Exercise passage.
====================

Cindra, the sharper our criticism, the more cracked is the mirror we stare at. Oscar night is about having a good time and recognizing good work. Hollywood did well. Now let's get back to more important things.
Dear Mr. Weingarten:
I've read your address, and I wonder if it's indicative of the standard fare at such events. How did the kids take the news that you hold one of the few good jobs still around, that the world is bad and getting worse? Did they laugh at all the right Colbert Moments? How did your Jew joke go over? David Sedaris tried that once with an NPR crowd and got some guffaws (of course, Sedaris is a comic writer, not a serious journalist).
Is that the point I'm missing, the one about serious journalism? Where is it? I see a lot of journalists (even columnists) trying very hard to deliver that sarcastic, sassy style that makes just about every topic, in the end, irrelevant. This when they're not outright pandering to someone they agree with, or someone whose good grace they'd like to be in.
I almost have to laugh at myself. To remind myself what seriousness and integrity look like in journalism, I've been turning back back back to a fat collection of the columns and broadcasts of Ed Murrow. You know, there's not a Jew joke or a HA HA HA to be found in almost 600 pages! With a dollop of sarcasm, with more sass, that guy (and his peers) might have really amounted to something.

====================

Exercise data.
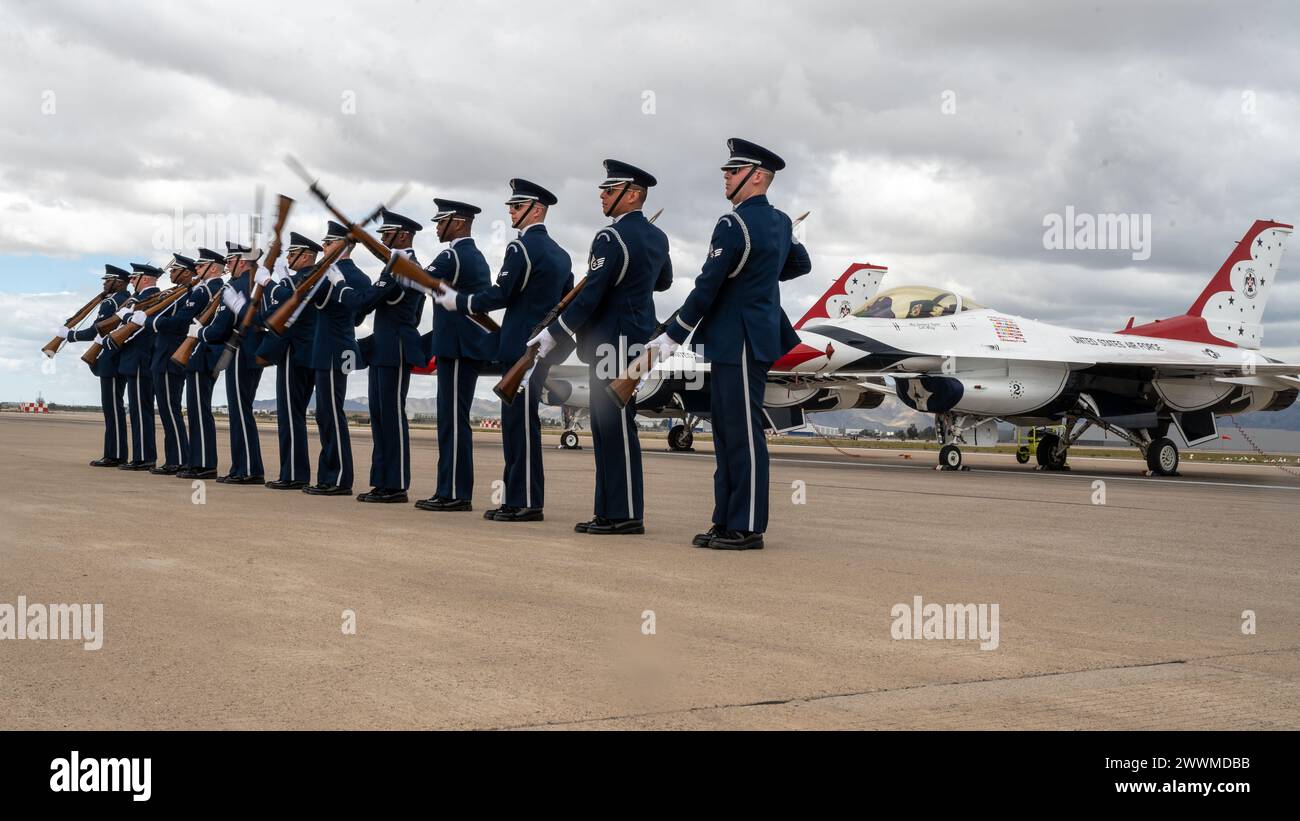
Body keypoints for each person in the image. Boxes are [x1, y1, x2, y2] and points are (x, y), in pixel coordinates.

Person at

====================

Assigned task 1.
Decide whether each statement agrees with the reader letters, answering yes or no and quoting the deciding words of the text. (a) The second letter's writer has been returning to a collection of Ed Murrow's columns and broadcasts. (b) That collection runs to roughly 300 pages. (c) The first letter says Hollywood did poorly on Oscar night.
Assigned task 2.
Quote everything in the reader letters from "Is that the" down to "like to be in.".

Written reply 1.
(a) Yes: "I've been turning back back back to a fat collection of the columns and broadcasts of Ed Murrow"
(b) No: "in almost 600 pages"
(c) No: "Hollywood did well."

Written reply 2.
Is that the point I'm missing, the one about serious journalism? Where is it? I see a lot of journalists (even columnists) trying very hard to deliver that sarcastic, sassy style that makes just about every topic, in the end, irrelevant. This when they're not outright pandering to someone they agree with, or someone whose good grace they'd like to be in.